> Records shown:
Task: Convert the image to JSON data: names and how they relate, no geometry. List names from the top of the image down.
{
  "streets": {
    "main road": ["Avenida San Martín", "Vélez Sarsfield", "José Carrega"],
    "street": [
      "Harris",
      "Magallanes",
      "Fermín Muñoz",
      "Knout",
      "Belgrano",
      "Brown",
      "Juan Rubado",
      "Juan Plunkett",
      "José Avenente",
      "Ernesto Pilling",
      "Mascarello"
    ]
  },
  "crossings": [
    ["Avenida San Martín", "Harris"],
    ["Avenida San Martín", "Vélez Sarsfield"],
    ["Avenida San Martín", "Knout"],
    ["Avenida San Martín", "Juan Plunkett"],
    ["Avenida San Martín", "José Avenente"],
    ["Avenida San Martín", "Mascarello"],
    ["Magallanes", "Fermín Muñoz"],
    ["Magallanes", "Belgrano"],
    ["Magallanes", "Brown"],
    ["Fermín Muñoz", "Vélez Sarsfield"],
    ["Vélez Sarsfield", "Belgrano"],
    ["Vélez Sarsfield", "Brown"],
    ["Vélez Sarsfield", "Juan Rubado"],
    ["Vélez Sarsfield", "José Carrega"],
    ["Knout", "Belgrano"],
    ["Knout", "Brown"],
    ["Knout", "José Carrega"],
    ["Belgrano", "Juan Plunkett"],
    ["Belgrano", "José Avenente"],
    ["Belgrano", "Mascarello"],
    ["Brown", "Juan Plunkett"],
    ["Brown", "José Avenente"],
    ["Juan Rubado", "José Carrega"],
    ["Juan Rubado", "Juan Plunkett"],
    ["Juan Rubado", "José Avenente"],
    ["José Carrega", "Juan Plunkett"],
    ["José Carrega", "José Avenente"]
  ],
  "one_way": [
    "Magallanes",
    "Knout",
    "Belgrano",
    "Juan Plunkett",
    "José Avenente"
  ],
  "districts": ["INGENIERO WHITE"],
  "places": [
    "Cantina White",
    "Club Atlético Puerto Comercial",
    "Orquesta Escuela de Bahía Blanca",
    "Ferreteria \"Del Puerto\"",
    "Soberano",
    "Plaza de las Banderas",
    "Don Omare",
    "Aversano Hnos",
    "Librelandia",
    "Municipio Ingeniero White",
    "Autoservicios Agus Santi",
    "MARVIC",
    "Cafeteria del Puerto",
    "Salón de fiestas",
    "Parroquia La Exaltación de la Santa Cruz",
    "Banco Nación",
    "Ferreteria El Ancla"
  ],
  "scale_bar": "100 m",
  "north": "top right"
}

> To do: Reproduce each line of the records in which the string "José" appears.

> Answer space:
    "main road": ["Avenida San Martín", "Vélez Sarsfield", "José Carrega"],
      "José Avenente",
    ["Avenida San Martín", "José Avenente"],
    ["Vélez Sarsfield", "José Carrega"],
    ["Knout", "José Carrega"],
    ["Belgrano", "José Avenente"],
    ["Brown", "José Avenente"],
    ["Juan Rubado", "José Carrega"],
    ["Juan Rubado", "José Avenente"],
    ["José Carrega", "Juan Plunkett"],
    ["José Carrega", "José Avenente"]
    "José Avenente"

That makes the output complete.